Mas quando Washington lançou a NATO contra a Rússia, utilizando a Ucrânia para o fazer, a sua incapacidade de obter vitórias estratégicas tornou-se evidente. Pelo contrário, a sua economia foi ainda mais enfraquecida, a sua capacidade de manobra diplomática foi limitada, o potencial para gerar segurança e confiança nos seus aliados diminuiu e os seus habituais instrumentos de pressão: chantagem, ameaças, arrogância e intimidação perderam eficácia diante da crescente decisão das pessoas em seguir um caminho diferente.

Todo o potencial militar dos Estados Unidos – que, como foi demonstrado neste trabalho – ainda é enorme, não é suficiente para empreender uma grande guerra e ter sucesso nela. Esta equação que avança sob a sombra dos mísseis hipersónicos e que paira sobre os Estados Unidos o espectro da sua destruição total em caso de desencadeamento de uma guerra atómica, poderia ser um poderoso instrumento que levasse os decisores em Washington a desistir da suposição disso é possível obter uma vitória estratégica que certifique que “a história terminou” com o domínio absoluto do capitalismo e dos Estados Unidos neste planeta.

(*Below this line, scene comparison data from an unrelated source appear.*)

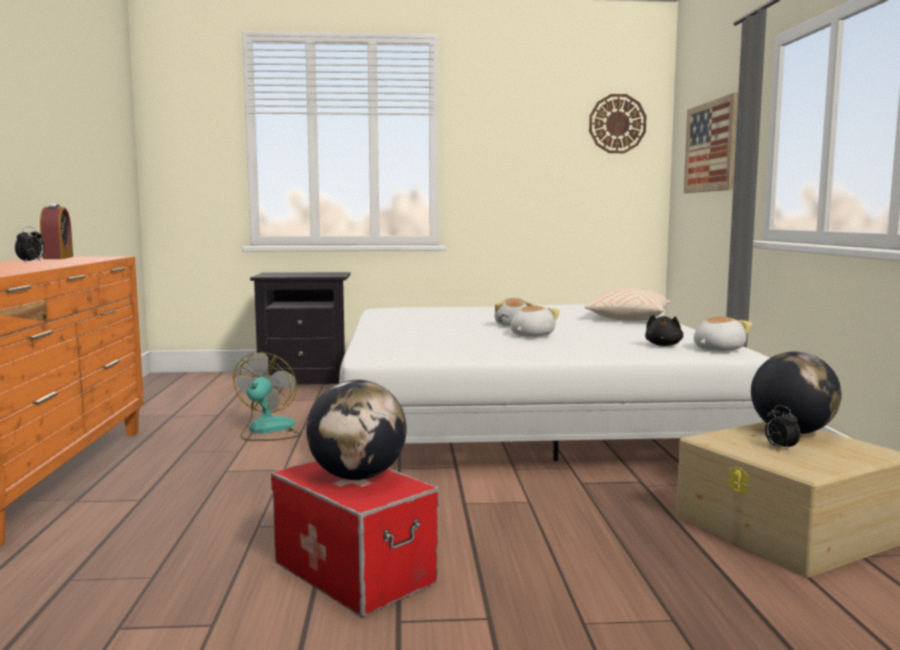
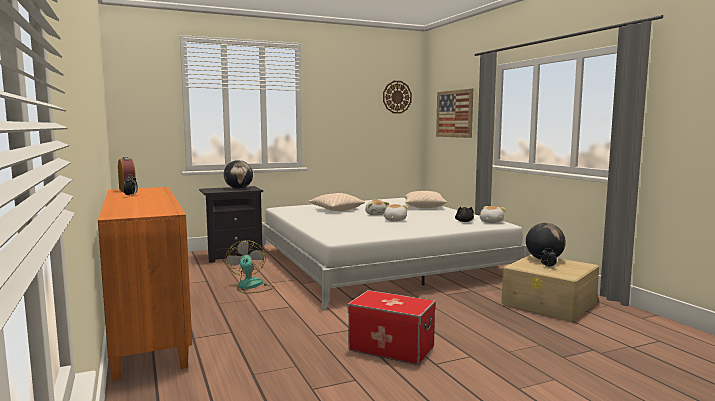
camera: 20 degrees left, 0 degrees up
(357, 477) = (392, 300): globe -> globe (239, 188)
(463, 315) = (336, 210): none -> beige pillow

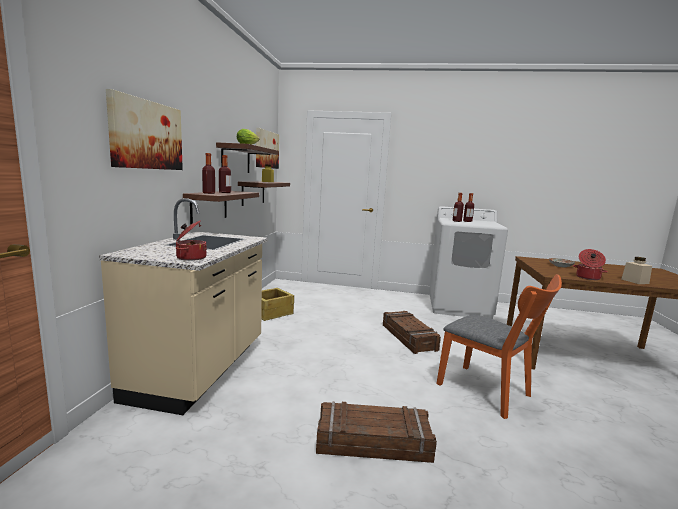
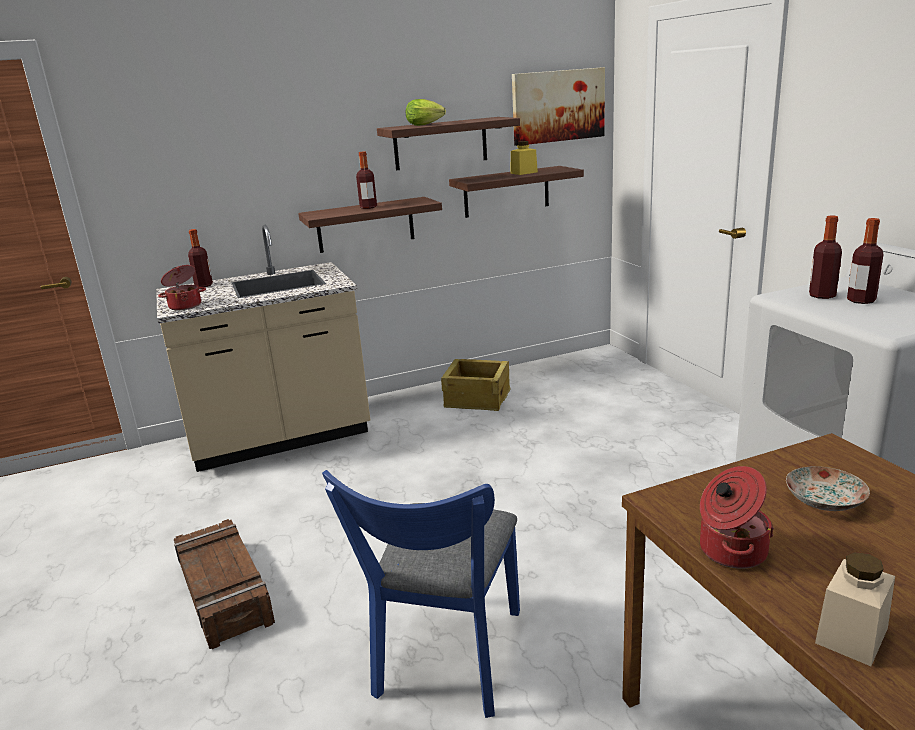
camera: 60 degrees right, 10 degrees up
(146, 135) = (220, 150): picture -> none
(209, 193) = (332, 211): bottle -> bottle (204, 285)
(409, 337) = (562, 521): crate -> none
(489, 393) = (447, 661): orange chair -> blue chair

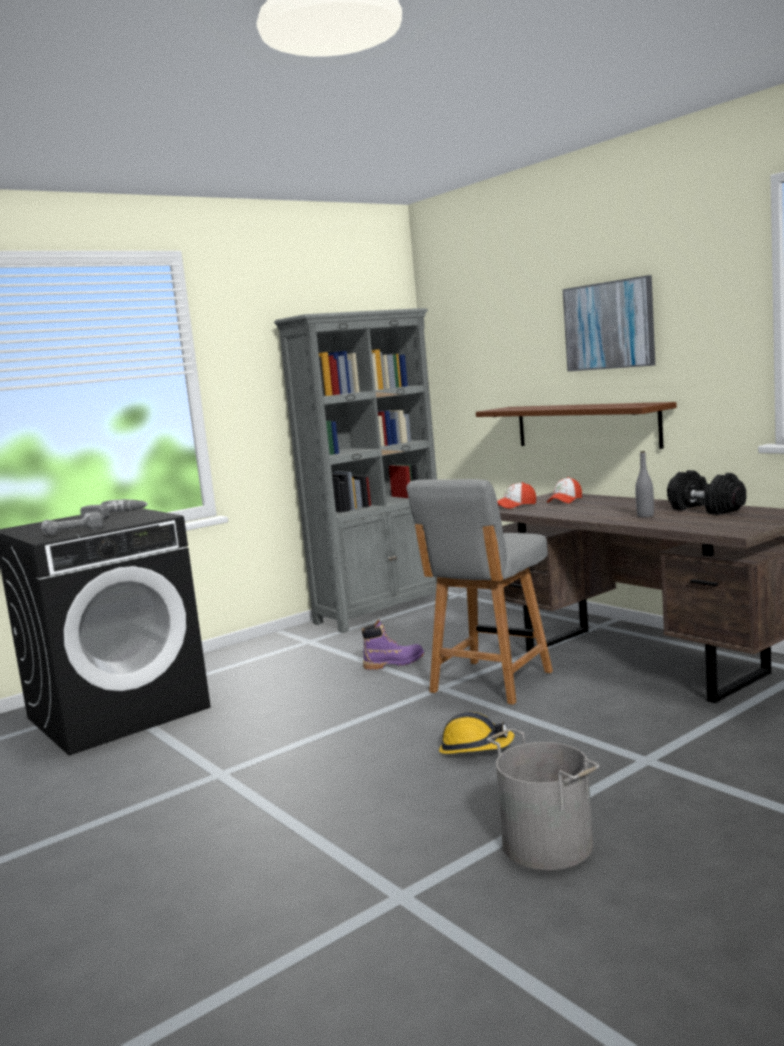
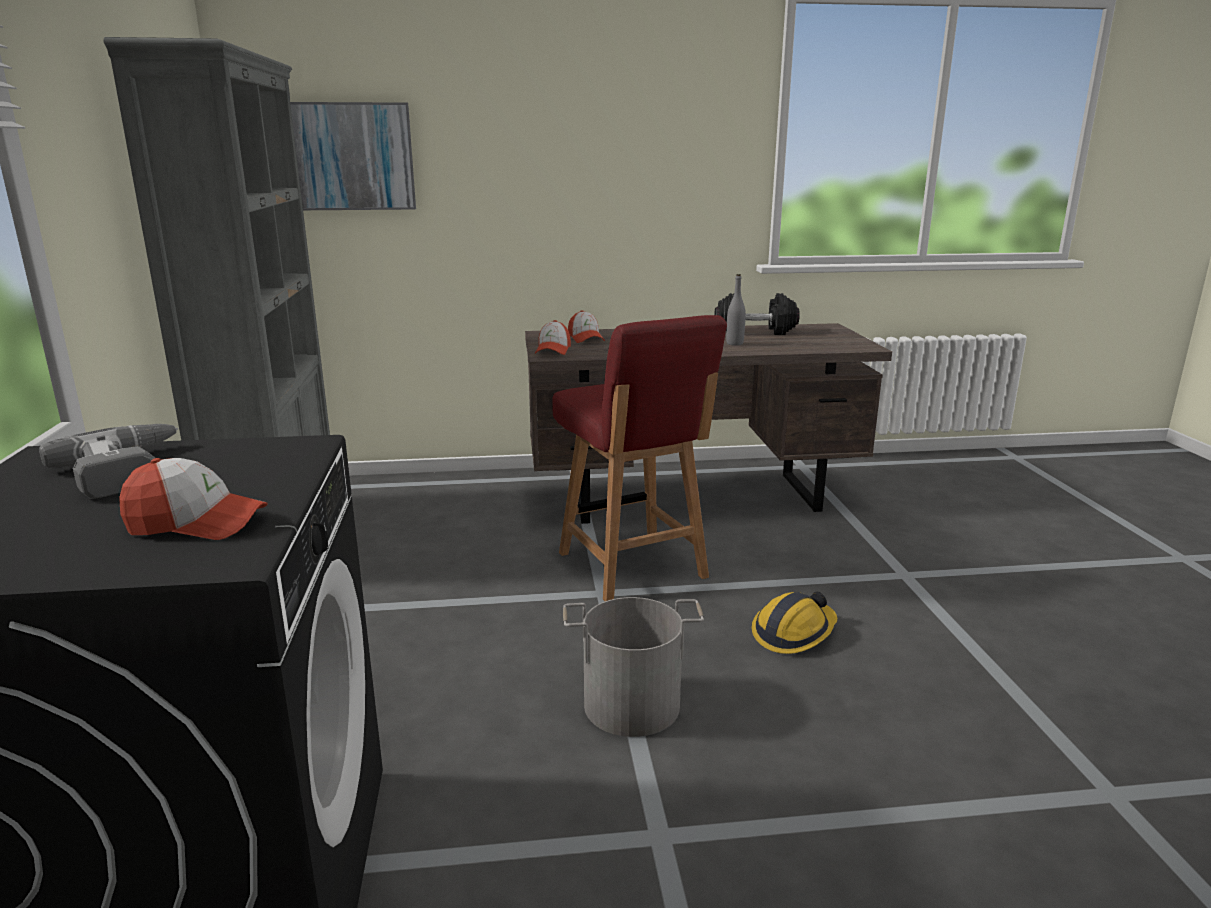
camera: 60 degrees left, 10 degrees up
(71, 530) = (196, 523): power drill -> cap
(394, 663) = (478, 590): purple boot -> none
(490, 683) = (633, 567): grey chair -> red chair
(548, 844) = (1039, 675): grey bucket -> grey bucket (631, 704)
(585, 425) = (541, 249): brown shelf -> none
(609, 325) = (581, 128): picture -> picture (348, 157)

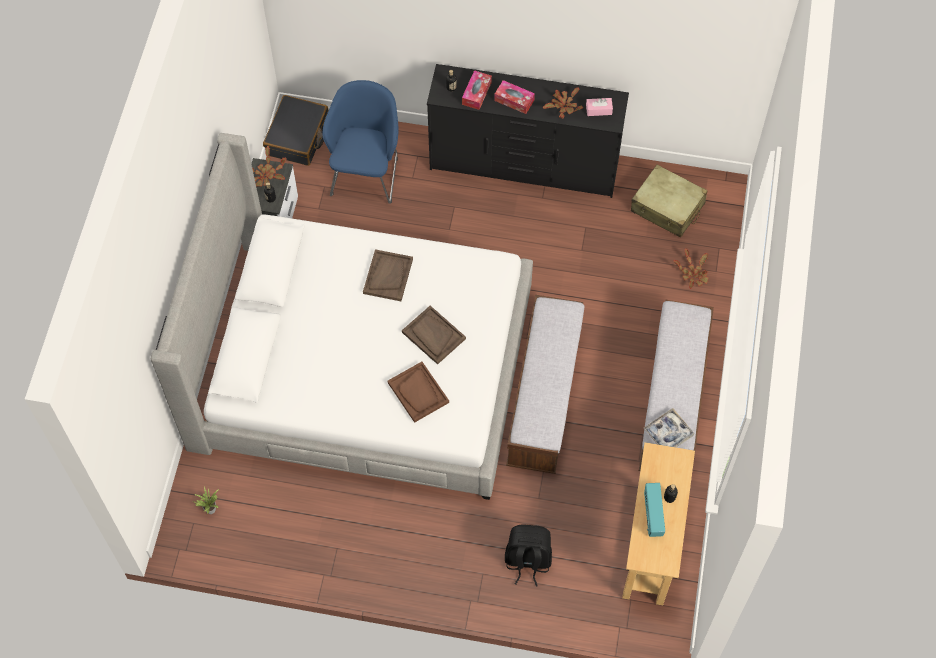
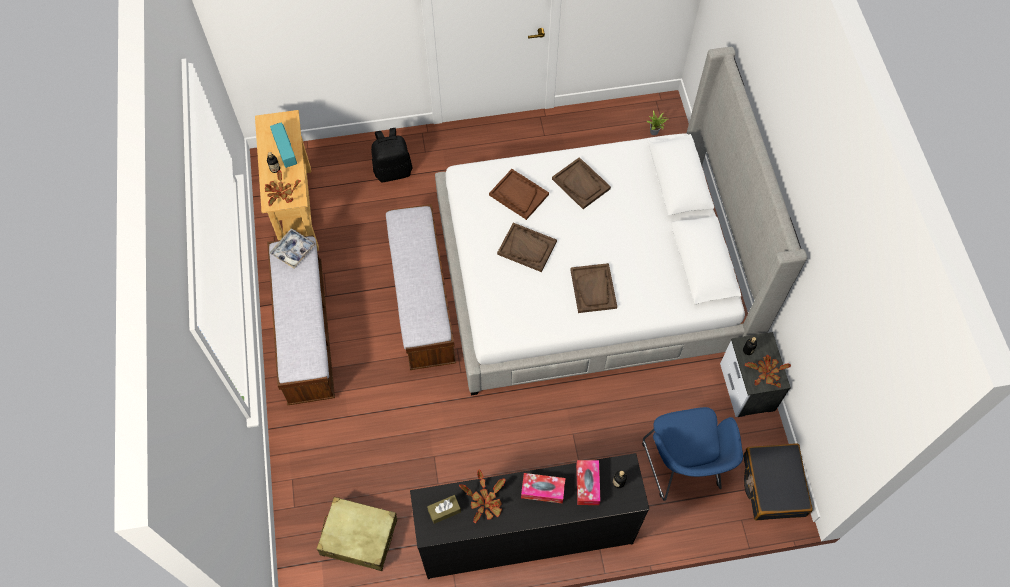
camera: 160 degrees right, 0 degrees up
(348, 385) = (581, 184): none -> brown tray
(599, 110) = (444, 511): pink tissue box -> brown tissue box
(693, 274) = (314, 468): potted plant -> potted plant (281, 193)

Isso não será mais possível.
Sergio Rodríguez Gelfenstein: Especialista venezuelano em relações internacionais, Gelfenstein foi anteriormente Diretor de Relações Internacionais da Presidência da República Bolivariana da Venezuela, embaixador de seu país na Nicarágua e assessor de política internacional da TELESUR. Ele escreveu vários livros, entre eles “A China no Século XXI – o despertar de um gigante”, publicado em vários países da América Latina.


Revisão Mensal não adere necessariamente a todas as opiniões transmitidas em artigos republicados no MR Online. Nosso objetivo é compartilhar uma variedade de perspectivas de esquerda que acreditamos que nossos leitores acharão interessantes ou úteis. —Eds.